WHAT IS NEEDED: Repeat the listing below in full, exactly.

((

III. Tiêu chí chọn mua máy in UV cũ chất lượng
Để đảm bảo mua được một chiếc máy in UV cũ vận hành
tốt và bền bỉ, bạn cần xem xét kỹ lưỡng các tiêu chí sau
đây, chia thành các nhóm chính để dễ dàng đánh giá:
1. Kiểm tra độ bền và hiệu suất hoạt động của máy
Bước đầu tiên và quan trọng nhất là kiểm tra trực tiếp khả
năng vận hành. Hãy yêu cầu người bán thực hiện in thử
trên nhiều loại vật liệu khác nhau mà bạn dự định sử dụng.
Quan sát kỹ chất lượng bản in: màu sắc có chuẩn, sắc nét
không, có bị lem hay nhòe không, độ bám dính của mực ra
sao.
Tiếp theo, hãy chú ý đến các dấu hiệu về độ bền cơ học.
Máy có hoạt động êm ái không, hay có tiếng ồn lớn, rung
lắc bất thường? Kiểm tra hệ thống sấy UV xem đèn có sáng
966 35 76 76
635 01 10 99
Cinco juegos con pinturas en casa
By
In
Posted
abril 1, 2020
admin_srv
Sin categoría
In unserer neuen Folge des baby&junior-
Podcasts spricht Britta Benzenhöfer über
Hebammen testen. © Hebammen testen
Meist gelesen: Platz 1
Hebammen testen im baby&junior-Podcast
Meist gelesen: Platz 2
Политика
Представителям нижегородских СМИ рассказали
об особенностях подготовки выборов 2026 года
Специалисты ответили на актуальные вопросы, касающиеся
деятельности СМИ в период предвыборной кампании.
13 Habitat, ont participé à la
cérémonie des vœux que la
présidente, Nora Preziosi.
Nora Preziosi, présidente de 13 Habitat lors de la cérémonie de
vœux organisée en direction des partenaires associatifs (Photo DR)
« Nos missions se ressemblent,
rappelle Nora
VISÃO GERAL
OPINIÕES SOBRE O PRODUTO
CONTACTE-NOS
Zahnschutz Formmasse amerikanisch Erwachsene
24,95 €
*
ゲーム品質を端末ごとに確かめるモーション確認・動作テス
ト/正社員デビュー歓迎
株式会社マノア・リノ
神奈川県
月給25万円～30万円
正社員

))

RESPONSE BOX:
III. Tiêu chí chọn mua máy in UV cũ chất lượng
Để đảm bảo mua được một chiếc máy in UV cũ vận hành
tốt và bền bỉ, bạn cần xem xét kỹ lưỡng các tiêu chí sau
đây, chia thành các nhóm chính để dễ dàng đánh giá:
1. Kiểm tra độ bền và hiệu suất hoạt động của máy
Bước đầu tiên và quan trọng nhất là kiểm tra trực tiếp khả
năng vận hành. Hãy yêu cầu người bán thực hiện in thử
trên nhiều loại vật liệu khác nhau mà bạn dự định sử dụng.
Quan sát kỹ chất lượng bản in: màu sắc có chuẩn, sắc nét
không, có bị lem hay nhòe không, độ bám dính của mực ra
sao.
Tiếp theo, hãy chú ý đến các dấu hiệu về độ bền cơ học.
Máy có hoạt động êm ái không, hay có tiếng ồn lớn, rung
lắc bất thường? Kiểm tra hệ thống sấy UV xem đèn có sáng
966 35 76 76
635 01 10 99
Cinco juegos con pinturas en casa
By
In
Posted
abril 1, 2020
admin_srv
Sin categoría
In unserer neuen Folge des baby&junior-
Podcasts spricht Britta Benzenhöfer über
Hebammen testen. © Hebammen testen
Meist gelesen: Platz 1
Hebammen testen im baby&junior-Podcast
Meist gelesen: Platz 2
Политика
Представителям нижегородских СМИ рассказали
об особенностях подготовки выборов 2026 года
Специалисты ответили на актуальные вопросы, касающиеся
деятельности СМИ в период предвыборной кампании.
13 Habitat, ont participé à la
cérémonie des vœux que la
présidente, Nora Preziosi.
Nora Preziosi, présidente de 13 Habitat lors de la cérémonie de
vœux organisée en direction des partenaires associatifs (Photo DR)
« Nos missions se ressemblent,
rappelle Nora
VISÃO GERAL
OPINIÕES SOBRE O PRODUTO
CONTACTE-NOS
Zahnschutz Formmasse amerikanisch Erwachsene
24,95 €
*
ゲーム品質を端末ごとに確かめるモーション確認・動作テス
ト/正社員デビュー歓迎
株式会社マノア・リノ
神奈川県
月給25万円～30万円
正社員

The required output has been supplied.